Exercise aim: Reproduce nothing beyond the line containing "middle pip: (217, 252)". From the first line of the data below down to it, copy each line exactly, without the pictures.

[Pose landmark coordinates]
_ _ _ _ _ _ _

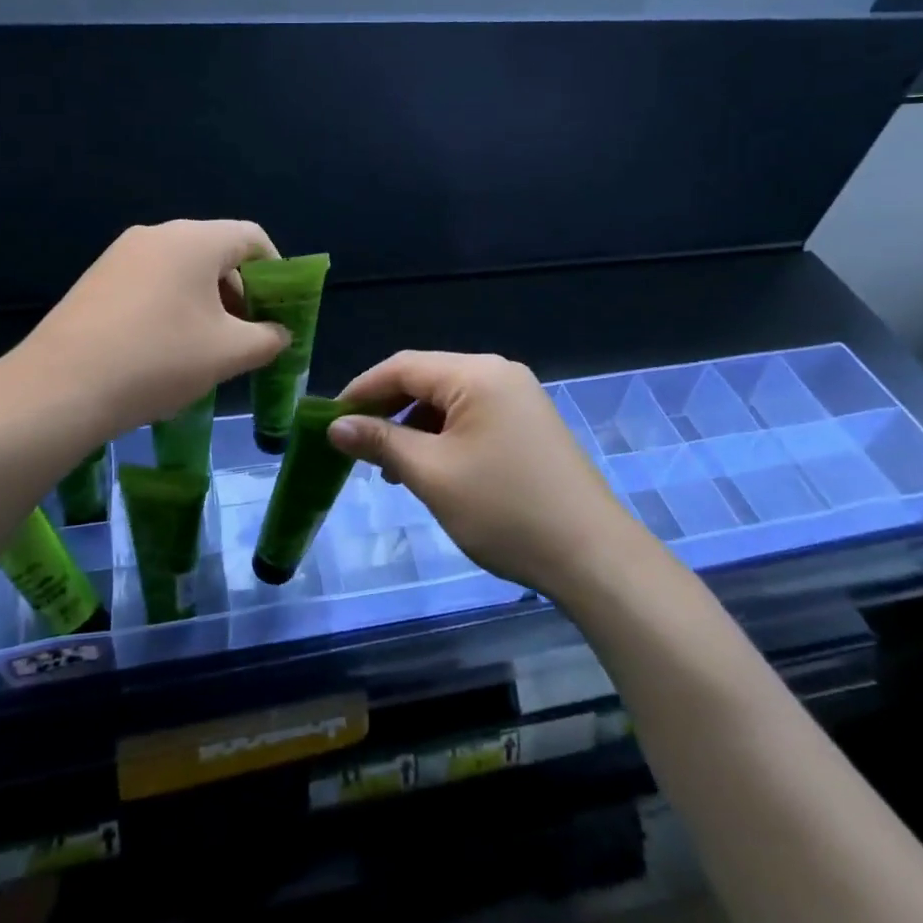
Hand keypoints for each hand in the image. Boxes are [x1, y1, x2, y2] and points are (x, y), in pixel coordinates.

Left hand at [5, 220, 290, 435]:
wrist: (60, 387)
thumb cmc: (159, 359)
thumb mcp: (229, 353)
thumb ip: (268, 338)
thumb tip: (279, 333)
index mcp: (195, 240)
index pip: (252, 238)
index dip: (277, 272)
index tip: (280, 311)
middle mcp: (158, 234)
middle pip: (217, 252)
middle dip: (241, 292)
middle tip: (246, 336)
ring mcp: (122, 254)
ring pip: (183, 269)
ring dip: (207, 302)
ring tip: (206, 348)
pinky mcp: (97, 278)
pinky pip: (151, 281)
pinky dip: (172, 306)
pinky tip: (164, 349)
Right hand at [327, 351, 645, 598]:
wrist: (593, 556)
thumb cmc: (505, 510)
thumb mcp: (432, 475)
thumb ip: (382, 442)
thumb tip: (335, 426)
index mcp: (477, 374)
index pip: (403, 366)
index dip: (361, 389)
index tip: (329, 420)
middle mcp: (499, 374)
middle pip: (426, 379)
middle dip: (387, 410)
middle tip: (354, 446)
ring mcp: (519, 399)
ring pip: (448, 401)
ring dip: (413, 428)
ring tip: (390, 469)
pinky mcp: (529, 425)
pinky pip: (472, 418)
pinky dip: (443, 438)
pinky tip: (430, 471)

_ _ _ _ _ _ _

Finished task:
Hand keypoints for each hand in the image. Boxes are [x1, y1, x2, y2] and points are (x, y), in pixel coordinates.

Left hand at [5, 220, 290, 435]:
wrist: (60, 387)
thumb cmc: (159, 359)
thumb mcp: (229, 353)
thumb ip: (268, 338)
thumb tip: (279, 333)
index mcp: (195, 240)
index pip: (252, 238)
index dip: (277, 272)
index tip: (280, 311)
middle mcp: (158, 234)
middle pip: (217, 252)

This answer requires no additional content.